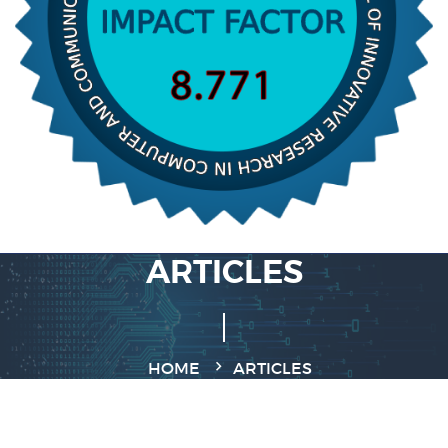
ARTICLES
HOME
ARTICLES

==

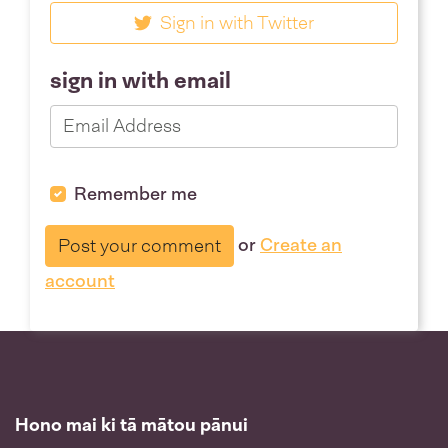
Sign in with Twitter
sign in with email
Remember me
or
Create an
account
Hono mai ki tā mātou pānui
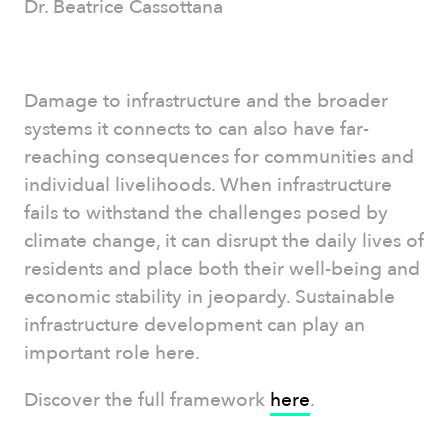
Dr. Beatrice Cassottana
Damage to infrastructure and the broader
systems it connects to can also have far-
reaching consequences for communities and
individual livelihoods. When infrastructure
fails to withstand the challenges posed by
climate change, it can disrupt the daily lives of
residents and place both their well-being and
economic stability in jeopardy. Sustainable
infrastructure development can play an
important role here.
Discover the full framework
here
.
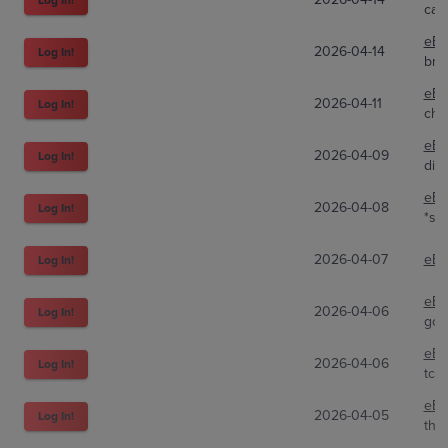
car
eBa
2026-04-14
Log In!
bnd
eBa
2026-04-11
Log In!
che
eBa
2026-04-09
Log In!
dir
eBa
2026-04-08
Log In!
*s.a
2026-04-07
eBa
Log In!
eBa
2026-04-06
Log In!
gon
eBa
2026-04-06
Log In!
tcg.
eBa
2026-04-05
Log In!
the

YOUR ASSIGNMENT –
Note how many lines of the material contain the string "infrastructure". Then report that number by itself.

EXERCISE OUTPUT –
3